Some very small steps were the early versions of Internet
Protocol. A medium step was the late 1980s and early 1990s
development of another Internet Protocol. Without any IP
concrete, the electronic highway of generic Internet
business existed and rapidly grew. By the time the
commercial providers adopted IP concrete, the electronic
highway business model was in place and being delivered
by IBM GN and other commercial providers.
The Internet protocol has advantages over SNA and the
standards group developed languages. It is a form of
operating network that dynamically updates network and
content data. It has some significant disadvantages. It's
initial requirement was for a network that was tightly
closed to a user community but wide open once the user is
in or on the network. It was like a family picnic in the park.

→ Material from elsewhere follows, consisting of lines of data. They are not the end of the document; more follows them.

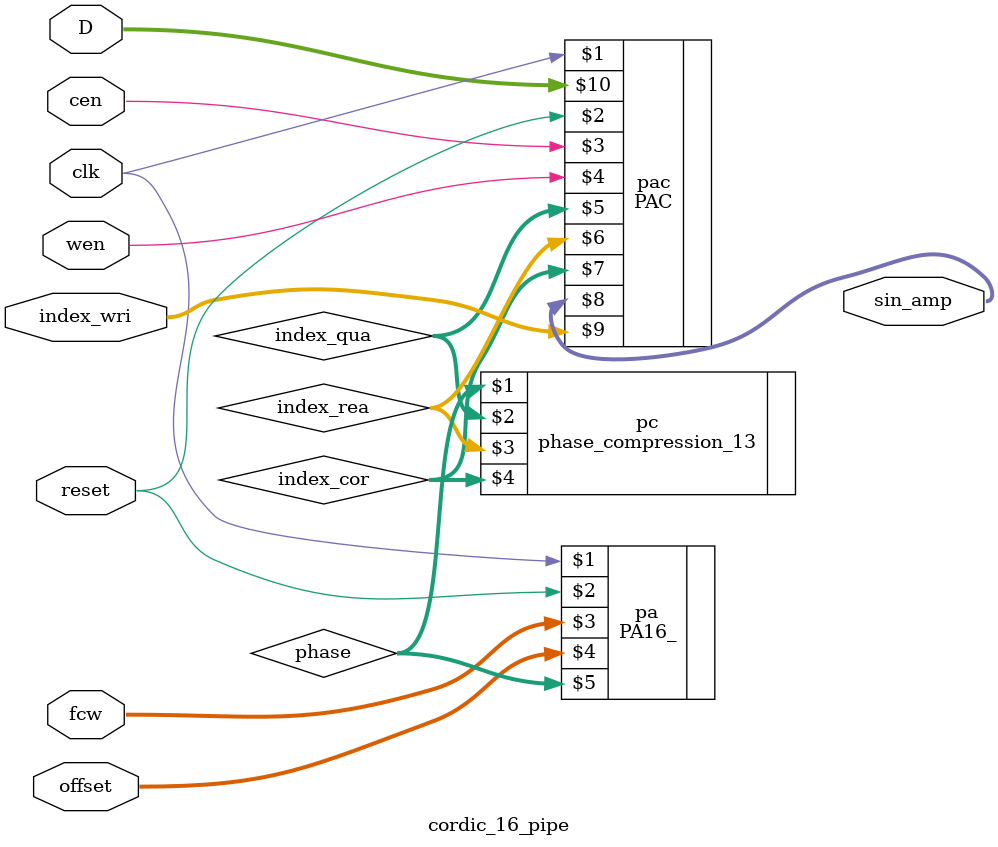
<source format=v>
module cordic_16_pipe(clk,reset,cen,wen,index_wri,D,fcw,offset,sin_amp);
  input clk,reset,cen,wen;
  input [5:0] index_wri;
  input [15:0] fcw,offset;
  input [47:0] D;
  output [15:0] sin_amp;
  
  wire [2:0] index_qua;
  wire [5:0] index_rea;
  wire [6:0] index_cor;
  wire [15:0] phase;

  PA16_ pa(clk,reset,fcw,offset,phase);
  phase_compression_13 pc(phase,index_qua,index_rea,index_cor);
  PAC pac(clk,reset,cen,wen,index_qua,index_rea,index_cor,sin_amp,index_wri,D);
  
endmodule


</source>
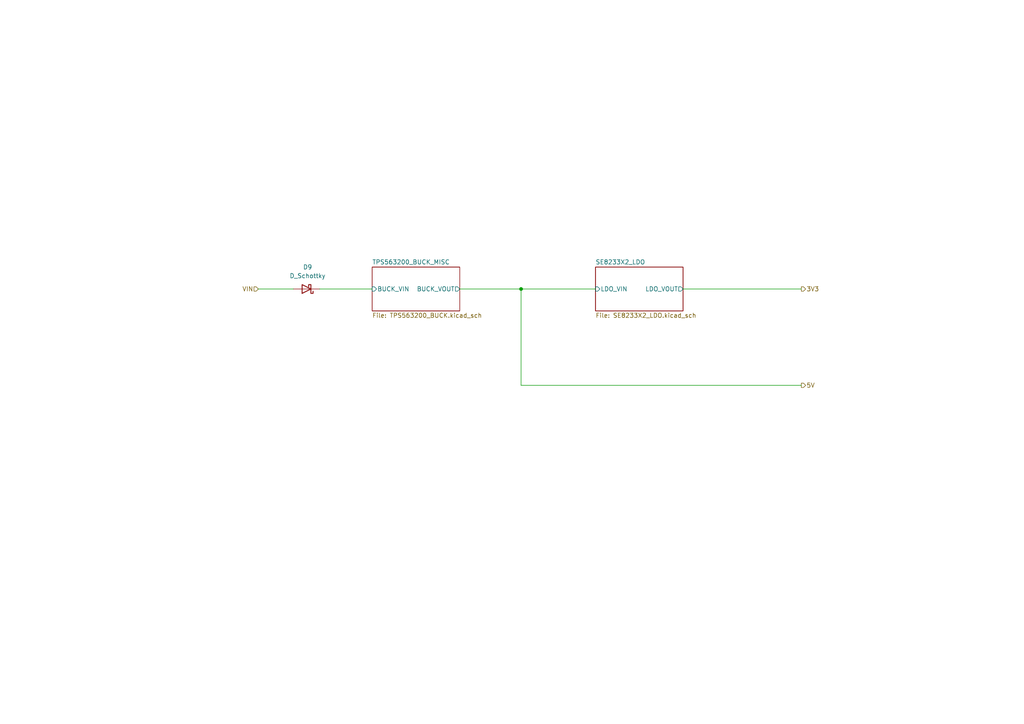
<source format=kicad_sch>
(kicad_sch (version 20211123) (generator eeschema)

  (uuid 524d7aa8-362f-459a-b2ae-4ca2a0b1612b)

  (paper "A4")

  (title_block
    (title "PSU - 5V and 3.3V")
    (date "2021-06-05")
    (rev "B")
    (company "Created by C Sutton")
  )

  

  (junction (at 151.13 83.82) (diameter 0) (color 0 0 0 0)
    (uuid 8cf47b98-cac4-4874-961a-4652960d00e5)
  )

  (wire (pts (xy 74.93 83.82) (xy 85.09 83.82))
    (stroke (width 0) (type default) (color 0 0 0 0))
    (uuid 120c4e62-bd40-40b4-a24d-08b82d0d2f08)
  )
  (wire (pts (xy 198.12 83.82) (xy 232.41 83.82))
    (stroke (width 0) (type default) (color 0 0 0 0))
    (uuid 2de6ab76-7b9c-4e64-8b35-76e8daa78477)
  )
  (wire (pts (xy 151.13 111.76) (xy 232.41 111.76))
    (stroke (width 0) (type default) (color 0 0 0 0))
    (uuid 83d458cf-cf1b-4a26-94ad-48ecf9374199)
  )
  (wire (pts (xy 92.71 83.82) (xy 107.95 83.82))
    (stroke (width 0) (type default) (color 0 0 0 0))
    (uuid b198f90a-b8d4-4319-aea7-96b7c0c8c996)
  )
  (wire (pts (xy 151.13 83.82) (xy 172.72 83.82))
    (stroke (width 0) (type default) (color 0 0 0 0))
    (uuid d6cb2f22-513c-4710-b8ad-aceb2f01b681)
  )
  (wire (pts (xy 151.13 83.82) (xy 151.13 111.76))
    (stroke (width 0) (type default) (color 0 0 0 0))
    (uuid dfcdc47d-9f47-4f6f-be7d-1a43a59c776c)
  )
  (wire (pts (xy 133.35 83.82) (xy 151.13 83.82))
    (stroke (width 0) (type default) (color 0 0 0 0))
    (uuid ef3aba24-568b-4ba2-ac25-1c68268ff90f)
  )

  (hierarchical_label "VIN" (shape input) (at 74.93 83.82 180)
    (effects (font (size 1.27 1.27)) (justify right))
    (uuid 215ef022-dcd3-4010-974a-c3faacbc58a4)
  )
  (hierarchical_label "3V3" (shape output) (at 232.41 83.82 0)
    (effects (font (size 1.27 1.27)) (justify left))
    (uuid 525afc4e-9fd6-4d0a-9b4b-b220c92542ee)
  )
  (hierarchical_label "5V" (shape output) (at 232.41 111.76 0)
    (effects (font (size 1.27 1.27)) (justify left))
    (uuid a1830ad4-3251-48b9-aa96-5d415947e4a8)
  )

  (symbol (lib_id "Device:D_Schottky") (at 88.9 83.82 180) (unit 1)
    (in_bom yes) (on_board yes) (fields_autoplaced)
    (uuid 81483154-c1b4-4274-986f-0a6472512106)
    (property "Reference" "D9" (id 0) (at 89.2175 77.47 0))
    (property "Value" "D_Schottky" (id 1) (at 89.2175 80.01 0))
    (property "Footprint" "Diode_SMD:D_SOD-123F" (id 2) (at 88.9 83.82 0)
      (effects (font (size 1.27 1.27)) hide)
    )
    (property "Datasheet" "~" (id 3) (at 88.9 83.82 0)
      (effects (font (size 1.27 1.27)) hide)
    )
    (pin "1" (uuid d2d123d6-2a69-4101-8c99-512416c90b19))
    (pin "2" (uuid e261900c-c76f-4e49-ba2f-4faa969e62c9))
  )

  (sheet (at 172.72 77.47) (size 25.4 12.7) (fields_autoplaced)
    (stroke (width 0) (type solid) (color 0 0 0 0))
    (fill (color 0 0 0 0.0000))
    (uuid 00000000-0000-0000-0000-000060c47354)
    (property "Sheet name" "SE8233X2_LDO" (id 0) (at 172.72 76.7584 0)
      (effects (font (size 1.27 1.27)) (justify left bottom))
    )
    (property "Sheet file" "SE8233X2_LDO.kicad_sch" (id 1) (at 172.72 90.7546 0)
      (effects (font (size 1.27 1.27)) (justify left top))
    )
    (pin "LDO_VIN" input (at 172.72 83.82 180)
      (effects (font (size 1.27 1.27)) (justify left))
      (uuid b83b087e-7ec9-44e7-a1c9-81d5d26bbf79)
    )
    (pin "LDO_VOUT" output (at 198.12 83.82 0)
      (effects (font (size 1.27 1.27)) (justify right))
      (uuid 2765a021-71f1-4136-b72b-81c2c6882946)
    )
  )

  (sheet (at 107.95 77.47) (size 25.4 12.7) (fields_autoplaced)
    (stroke (width 0) (type solid) (color 0 0 0 0))
    (fill (color 0 0 0 0.0000))
    (uuid 00000000-0000-0000-0000-000063615dfb)
    (property "Sheet name" "TPS563200_BUCK_MISC" (id 0) (at 107.95 76.7584 0)
      (effects (font (size 1.27 1.27)) (justify left bottom))
    )
    (property "Sheet file" "TPS563200_BUCK.kicad_sch" (id 1) (at 107.95 90.7546 0)
      (effects (font (size 1.27 1.27)) (justify left top))
    )
    (pin "BUCK_VIN" input (at 107.95 83.82 180)
      (effects (font (size 1.27 1.27)) (justify left))
      (uuid 26296271-780a-4da9-8e69-910d9240bca1)
    )
    (pin "BUCK_VOUT" output (at 133.35 83.82 0)
      (effects (font (size 1.27 1.27)) (justify right))
      (uuid 1a7e7b16-fc7c-4e64-9ace-48cc78112437)
    )
  )
)

</source>
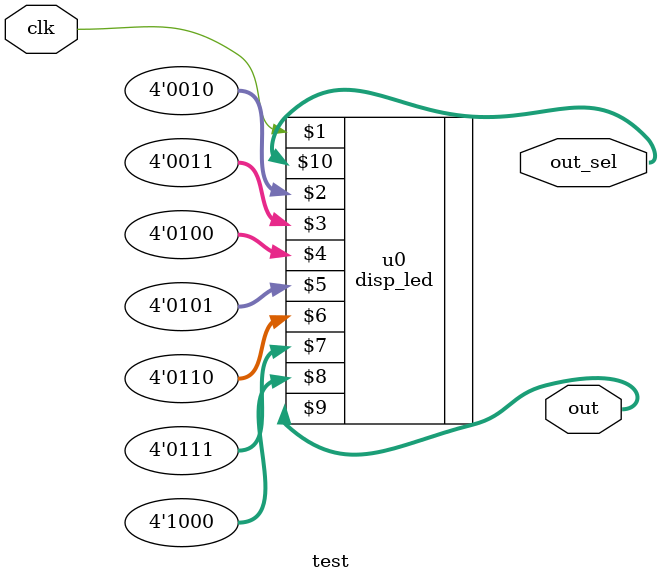
<source format=v>
`timescale 1ns / 1ps


module test(
    input clk, 
    output [7:0] out, out_sel
    );
    
    disp_led u0(clk, 4'h2, 4'h3, 4'h4, 4'h5, 4'h6, 4'h7, 4'h8, out, out_sel);

endmodule

</source>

The commercial networks languages were secure like
restaurant and food court dining. The military path people
still want the same family picnic environment. They saw
the IBM IN commercial approach of a single shared
network with any to any when authorized. When the military
path Internet people promoted the NSF contract to have
the development of another IP, they were running to get
in front of the BITNET so they could run to get in front of
the IBM Information Network parade and claim credit for
leading the any to any parade that was in place.
The technology of IP took good hard work. It was a
technology to address a limited business requirement.
The government path to the Internet and IP concrete didn't
give us the electronic highway business requirement that
led to the Internet business solution we know today.
People who run to get in front of the parade aren't the
business innovators. Those who originally organized the
parade are the innovators.
For daily activity, it really doesn’t matter who did what in
process of developing the Internet we know today. For
the most part, it really doesn't matter that some people run
to get in front of the parade then claim to be leading the
parade. It only matters when looking for the truth or when
looking for people to organize another parade. That is the
reality of the Internet. I didn't bother pursuing the truth for
years because for the most part, it doesn't matter.
However; it is frustrating to hear people proclaim the
government invented the Internet when in realty,
commercial business contributed the most to the creation
of IP and the Internet. In fact, IBM provided more
significant contributions than any other entity. IBM helped
develop the IP that was adopted by the existing
commercial network providers. Most important, IBM IN
gave us the inter-enterprise business requirement and
solution that led to the Internet.
The electronic highway is like the Eisenhower interstate
system. IP is like concrete used on the highway.
The electronic highway parade was going great for over 10
years when the government team ran to get in front of the
parade with IP concrete and claimed to be leading the
electronic highway parade.
In an article called “What Is The Internet (And What Makes It Work) - December, 1999 By Robert E. Kahn and Vinton G.
Cerf” they write:
For a long time, the federal government did not allow organizations to connect to the Internet to carry out commercial
activities. By 1988, it was becoming apparent, however, that the Internet's growth and use in the business sector
might be seriously inhibited by this restriction.
When the Internet Business Model was 8 years old and in place, it was adopted by the developers of IP.
|How to have a Secure Internet
We can not have good security if we do not know who is supposed to do what. That means, great security
begins with a detailed registration process to provide comprehensive information about each user and the
connections they approve.
In the past, there were different communication methods or languages for the many Value Added networks.
They all adopted a common communication language and became Internet Service Providers. They did not
adopt a common network management structure. There is a new Internet Secure Internet Architecture that
provides a common network management structure that all ISPs can adopt.